Presentation Gestures Through Computer Vision (PGTCV)

Inspiration

With the sudden move to online videoconferencing, presenters and audiences have been faced with a number of challenges. Foremost among these is a lack of engagement between presenters and the audience, which is exacerbated by a lack of gestures and body language. As first year students, we have seen this negatively impact our learning throughout both high school and our first year of University. In fact, many studies, such as link, emphasize the direct link between gestures and audience engagement. As such, we wanted to find a way to give presenters the opportunity to increase audience engagement through bringing natural presentations techniques to videoconferencing.

What it does

PGTCV is a Python program that allows users to move back from their camera and incorporate body language into their presentations without losing fundamental control. In its current state, the Python script uses camera information to determine whether a user needs their slides to be moved forwards or backwards. To trigger these actions, users raise their left fist to enable the program to listen for instructions. They can then swipe with their palm out to the left or to the right to trigger a forwards or backwards slide change. This process allows users to use common body language and hand gestures without accidentally triggering the controls.

How we built it

After fetching webcam data through OpenCV2, we use Google's MediaPipe library to receive a co-ordinate representation of any hands on-screen. This is then fed through a pre-trained algorithm to listen for any left-hand controlling gestures. Once a control gesture is found, we track right-hand motion gestures, and simulate the relevant keyboard input using pynput in whatever application the user is focused on. The application also creates a new virtual camera in a host Windows machine using pyvirtualcam and Unity Capture since Windows only allows one application to use any single camera device. The virtual camera can be used by any videoconferencing application.

Challenges we ran into

Inability to get IDEs working. Mac M1 chip not supporting Tensorflow. Inability to use webcam in multiple applications at once. Setting up right-hand gesture recognition with realistic thresholds.

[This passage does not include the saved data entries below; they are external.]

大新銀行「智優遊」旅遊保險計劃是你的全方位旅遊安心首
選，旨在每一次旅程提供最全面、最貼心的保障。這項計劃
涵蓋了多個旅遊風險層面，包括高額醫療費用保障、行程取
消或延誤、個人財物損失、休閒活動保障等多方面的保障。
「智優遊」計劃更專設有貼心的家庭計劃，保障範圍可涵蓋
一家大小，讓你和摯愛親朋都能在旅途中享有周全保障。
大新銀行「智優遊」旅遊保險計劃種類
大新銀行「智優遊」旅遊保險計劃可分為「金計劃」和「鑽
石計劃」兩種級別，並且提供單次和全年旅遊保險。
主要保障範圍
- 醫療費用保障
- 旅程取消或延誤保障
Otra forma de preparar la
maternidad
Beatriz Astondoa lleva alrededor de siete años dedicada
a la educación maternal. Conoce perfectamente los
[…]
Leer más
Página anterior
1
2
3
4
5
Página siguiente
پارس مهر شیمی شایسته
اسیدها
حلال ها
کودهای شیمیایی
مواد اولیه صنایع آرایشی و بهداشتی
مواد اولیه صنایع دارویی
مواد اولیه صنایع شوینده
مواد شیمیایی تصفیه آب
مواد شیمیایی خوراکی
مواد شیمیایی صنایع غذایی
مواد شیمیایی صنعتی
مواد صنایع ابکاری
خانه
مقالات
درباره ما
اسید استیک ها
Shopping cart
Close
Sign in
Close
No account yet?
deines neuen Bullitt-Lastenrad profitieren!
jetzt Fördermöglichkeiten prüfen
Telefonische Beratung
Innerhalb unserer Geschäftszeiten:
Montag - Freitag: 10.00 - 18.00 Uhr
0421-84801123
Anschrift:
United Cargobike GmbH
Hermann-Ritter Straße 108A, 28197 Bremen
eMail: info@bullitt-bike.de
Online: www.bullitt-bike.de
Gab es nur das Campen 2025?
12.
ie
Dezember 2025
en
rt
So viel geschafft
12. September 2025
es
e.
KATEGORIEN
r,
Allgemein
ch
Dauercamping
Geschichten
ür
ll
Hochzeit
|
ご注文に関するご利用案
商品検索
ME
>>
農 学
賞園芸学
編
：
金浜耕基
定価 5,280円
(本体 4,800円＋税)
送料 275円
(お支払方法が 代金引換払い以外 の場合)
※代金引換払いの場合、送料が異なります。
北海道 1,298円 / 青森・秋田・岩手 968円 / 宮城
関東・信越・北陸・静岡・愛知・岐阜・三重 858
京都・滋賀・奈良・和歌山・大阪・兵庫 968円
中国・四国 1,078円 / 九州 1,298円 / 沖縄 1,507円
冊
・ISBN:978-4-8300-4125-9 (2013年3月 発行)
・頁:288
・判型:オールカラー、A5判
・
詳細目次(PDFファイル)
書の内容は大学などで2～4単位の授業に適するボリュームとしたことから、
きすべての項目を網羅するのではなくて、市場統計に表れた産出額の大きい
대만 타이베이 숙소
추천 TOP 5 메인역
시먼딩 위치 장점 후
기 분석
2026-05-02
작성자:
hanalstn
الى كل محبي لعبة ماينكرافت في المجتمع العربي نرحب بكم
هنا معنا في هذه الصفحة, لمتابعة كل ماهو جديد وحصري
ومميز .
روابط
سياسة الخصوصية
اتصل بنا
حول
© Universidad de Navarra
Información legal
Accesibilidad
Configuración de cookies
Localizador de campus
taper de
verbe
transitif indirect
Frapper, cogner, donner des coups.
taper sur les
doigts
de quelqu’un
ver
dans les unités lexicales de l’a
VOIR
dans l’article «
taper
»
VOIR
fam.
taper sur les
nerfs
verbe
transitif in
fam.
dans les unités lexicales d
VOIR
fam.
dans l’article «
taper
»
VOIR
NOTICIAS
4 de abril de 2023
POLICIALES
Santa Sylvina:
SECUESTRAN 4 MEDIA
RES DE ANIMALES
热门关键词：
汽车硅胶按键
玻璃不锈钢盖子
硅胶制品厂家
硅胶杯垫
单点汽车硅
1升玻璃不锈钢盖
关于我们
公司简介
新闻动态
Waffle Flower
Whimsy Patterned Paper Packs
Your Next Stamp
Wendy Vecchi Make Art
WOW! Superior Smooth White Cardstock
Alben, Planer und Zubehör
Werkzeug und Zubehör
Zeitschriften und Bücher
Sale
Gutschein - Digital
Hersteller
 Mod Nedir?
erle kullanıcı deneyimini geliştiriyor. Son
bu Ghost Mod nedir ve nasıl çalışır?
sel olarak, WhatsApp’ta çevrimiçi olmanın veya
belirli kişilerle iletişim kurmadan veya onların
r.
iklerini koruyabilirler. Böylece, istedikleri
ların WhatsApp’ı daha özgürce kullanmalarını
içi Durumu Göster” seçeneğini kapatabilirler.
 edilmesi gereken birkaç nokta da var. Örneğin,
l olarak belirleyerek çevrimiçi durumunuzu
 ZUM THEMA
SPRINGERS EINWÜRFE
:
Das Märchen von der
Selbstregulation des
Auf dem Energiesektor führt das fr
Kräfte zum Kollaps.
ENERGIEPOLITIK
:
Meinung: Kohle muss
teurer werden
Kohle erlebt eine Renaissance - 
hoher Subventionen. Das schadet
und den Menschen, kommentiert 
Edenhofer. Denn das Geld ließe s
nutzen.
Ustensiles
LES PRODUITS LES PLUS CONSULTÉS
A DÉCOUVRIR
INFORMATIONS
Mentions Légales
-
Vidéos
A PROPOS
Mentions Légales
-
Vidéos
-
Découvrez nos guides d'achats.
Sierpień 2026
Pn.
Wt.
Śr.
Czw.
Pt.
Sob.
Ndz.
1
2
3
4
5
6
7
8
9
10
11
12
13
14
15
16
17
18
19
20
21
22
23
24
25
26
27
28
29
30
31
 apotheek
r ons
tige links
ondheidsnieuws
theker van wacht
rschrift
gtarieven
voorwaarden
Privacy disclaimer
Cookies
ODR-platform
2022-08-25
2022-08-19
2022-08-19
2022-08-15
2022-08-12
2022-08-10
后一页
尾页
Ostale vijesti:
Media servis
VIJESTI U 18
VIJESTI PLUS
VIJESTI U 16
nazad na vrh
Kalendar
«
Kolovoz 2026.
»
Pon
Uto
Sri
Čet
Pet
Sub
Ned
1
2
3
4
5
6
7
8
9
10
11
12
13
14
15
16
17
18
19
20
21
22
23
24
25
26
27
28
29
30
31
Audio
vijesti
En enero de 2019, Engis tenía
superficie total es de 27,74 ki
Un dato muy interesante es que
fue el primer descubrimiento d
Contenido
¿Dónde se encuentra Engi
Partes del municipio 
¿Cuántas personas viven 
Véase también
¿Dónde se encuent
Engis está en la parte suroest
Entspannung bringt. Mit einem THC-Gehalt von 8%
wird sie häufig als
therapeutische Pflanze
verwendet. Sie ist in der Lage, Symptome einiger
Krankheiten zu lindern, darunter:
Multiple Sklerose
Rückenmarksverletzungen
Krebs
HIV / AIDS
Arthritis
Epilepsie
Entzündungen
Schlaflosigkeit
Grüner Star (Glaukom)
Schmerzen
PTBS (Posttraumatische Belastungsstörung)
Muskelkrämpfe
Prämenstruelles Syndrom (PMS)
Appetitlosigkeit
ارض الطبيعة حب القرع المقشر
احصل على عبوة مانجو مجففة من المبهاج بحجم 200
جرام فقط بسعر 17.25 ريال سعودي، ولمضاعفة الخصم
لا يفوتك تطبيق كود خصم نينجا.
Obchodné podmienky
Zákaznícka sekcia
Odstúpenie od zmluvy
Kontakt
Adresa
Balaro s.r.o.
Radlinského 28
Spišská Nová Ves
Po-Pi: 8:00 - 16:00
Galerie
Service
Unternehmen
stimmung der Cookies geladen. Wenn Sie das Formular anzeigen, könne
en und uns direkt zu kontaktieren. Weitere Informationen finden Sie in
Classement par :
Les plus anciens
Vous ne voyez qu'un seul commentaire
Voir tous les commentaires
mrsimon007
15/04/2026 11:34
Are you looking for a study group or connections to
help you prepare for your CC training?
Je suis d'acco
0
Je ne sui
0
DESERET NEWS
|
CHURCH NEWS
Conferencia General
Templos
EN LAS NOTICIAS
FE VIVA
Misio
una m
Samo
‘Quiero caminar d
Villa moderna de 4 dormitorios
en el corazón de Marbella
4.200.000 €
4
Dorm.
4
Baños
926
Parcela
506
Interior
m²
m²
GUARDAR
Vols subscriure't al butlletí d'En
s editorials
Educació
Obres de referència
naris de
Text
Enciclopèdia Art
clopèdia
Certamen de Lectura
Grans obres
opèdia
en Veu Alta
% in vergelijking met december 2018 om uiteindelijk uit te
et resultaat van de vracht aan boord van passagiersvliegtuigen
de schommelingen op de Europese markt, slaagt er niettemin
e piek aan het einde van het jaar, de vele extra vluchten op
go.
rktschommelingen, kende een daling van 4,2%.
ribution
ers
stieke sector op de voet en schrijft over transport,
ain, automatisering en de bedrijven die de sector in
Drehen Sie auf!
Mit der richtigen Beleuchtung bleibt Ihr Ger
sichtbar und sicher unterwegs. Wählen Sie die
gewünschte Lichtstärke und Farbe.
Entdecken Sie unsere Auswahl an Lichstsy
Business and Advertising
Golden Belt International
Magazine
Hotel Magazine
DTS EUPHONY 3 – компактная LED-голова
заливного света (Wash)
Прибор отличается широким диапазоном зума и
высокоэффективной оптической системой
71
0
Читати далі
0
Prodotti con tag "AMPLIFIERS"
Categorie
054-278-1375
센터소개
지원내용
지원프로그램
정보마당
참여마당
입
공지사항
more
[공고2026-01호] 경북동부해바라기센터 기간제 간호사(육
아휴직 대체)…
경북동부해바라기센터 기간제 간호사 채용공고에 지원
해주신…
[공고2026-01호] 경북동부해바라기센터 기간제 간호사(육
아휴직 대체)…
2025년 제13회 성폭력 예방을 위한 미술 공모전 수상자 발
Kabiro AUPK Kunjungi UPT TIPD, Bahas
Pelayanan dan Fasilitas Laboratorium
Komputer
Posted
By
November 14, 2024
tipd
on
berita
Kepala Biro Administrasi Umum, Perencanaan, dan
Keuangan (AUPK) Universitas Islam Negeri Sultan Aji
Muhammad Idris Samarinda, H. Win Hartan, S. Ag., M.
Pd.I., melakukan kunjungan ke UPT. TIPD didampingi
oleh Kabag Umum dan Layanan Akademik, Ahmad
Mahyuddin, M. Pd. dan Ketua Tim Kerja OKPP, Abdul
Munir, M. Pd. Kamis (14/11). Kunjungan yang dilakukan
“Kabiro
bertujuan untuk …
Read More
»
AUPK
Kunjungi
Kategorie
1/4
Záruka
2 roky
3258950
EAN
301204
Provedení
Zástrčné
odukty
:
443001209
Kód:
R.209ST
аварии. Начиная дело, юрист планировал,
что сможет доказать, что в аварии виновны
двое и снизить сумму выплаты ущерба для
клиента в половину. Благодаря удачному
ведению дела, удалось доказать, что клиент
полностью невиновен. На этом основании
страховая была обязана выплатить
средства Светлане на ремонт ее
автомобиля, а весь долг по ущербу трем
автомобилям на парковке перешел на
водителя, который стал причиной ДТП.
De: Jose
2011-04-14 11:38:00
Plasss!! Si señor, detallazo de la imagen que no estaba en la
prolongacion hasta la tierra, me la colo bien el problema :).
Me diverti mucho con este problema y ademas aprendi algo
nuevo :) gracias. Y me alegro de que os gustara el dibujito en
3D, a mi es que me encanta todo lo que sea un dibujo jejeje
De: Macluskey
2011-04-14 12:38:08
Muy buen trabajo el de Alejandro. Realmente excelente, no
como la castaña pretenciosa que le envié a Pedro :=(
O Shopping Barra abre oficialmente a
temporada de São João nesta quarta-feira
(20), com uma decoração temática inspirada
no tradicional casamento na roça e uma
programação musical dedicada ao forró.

Accomplishments that we're proud of

Successfully implementing our idea in our first hackathon. Getting a functional and relatively bug-free version of the program running with time to spare. Learning to successfully work with a number of technologies that we previously had no experience with (everything other than Python).

What we learned

A number of relevant technologies. Implementing simple computer vision algorithms. Taking code from idea to functional prototype in a limited amount of time.

What's next for Presentation Gestures Through Computer Vision (PGTCV)

A better name. Implementation of a wider range of gestures. Optimization of algorithms. Increased accuracy in detecting gestures. Implementation into existing videoconferencing applications.